## УСЛОВИЕ ЗАДАНИЯ
Можете отредактировать строки материала, заменив «consistency» на «accuracy» и больше ничего не меняя? Изображения в ответ не включайте.

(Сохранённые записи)
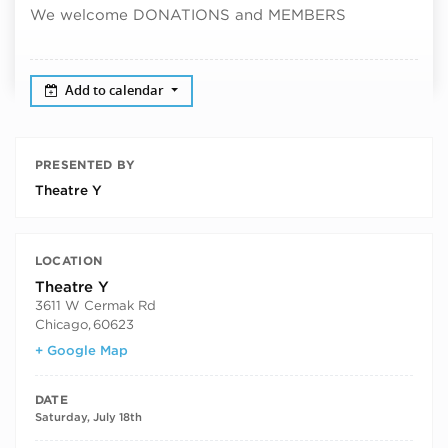
We welcome DONATIONS and MEMBERS
Add to calendar
PRESENTED BY
Theatre Y
LOCATION
Theatre Y
3611 W Cermak Rd
Chicago
,
60623
+ Google Map
DATE
Saturday, July 18th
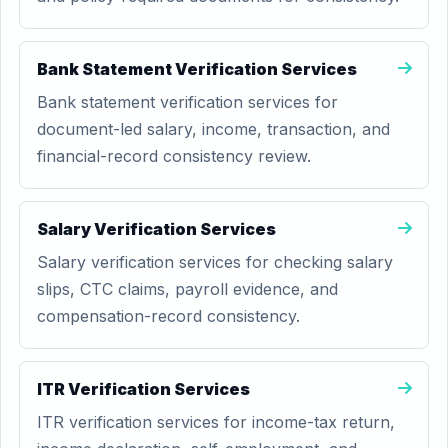
Bank Statement Verification Services
Bank statement verification services for
document-led salary, income, transaction, and
financial-record consistency review.
Salary Verification Services
Salary verification services for checking salary
slips, CTC claims, payroll evidence, and
compensation-record consistency.
ITR Verification Services
ITR verification services for income-tax return,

## РЕЗУЛЬТАТ ЗАДАНИЯ
We welcome DONATIONS and MEMBERS
Add to calendar
PRESENTED BY
Theatre Y
LOCATION
Theatre Y
3611 W Cermak Rd
Chicago
,
60623
+ Google Map
DATE
Saturday, July 18th
Bank Statement Verification Services
Bank statement verification services for
document-led salary, income, transaction, and
financial-record accuracy review.
Salary Verification Services
Salary verification services for checking salary
slips, CTC claims, payroll evidence, and
compensation-record accuracy.
ITR Verification Services
ITR verification services for income-tax return,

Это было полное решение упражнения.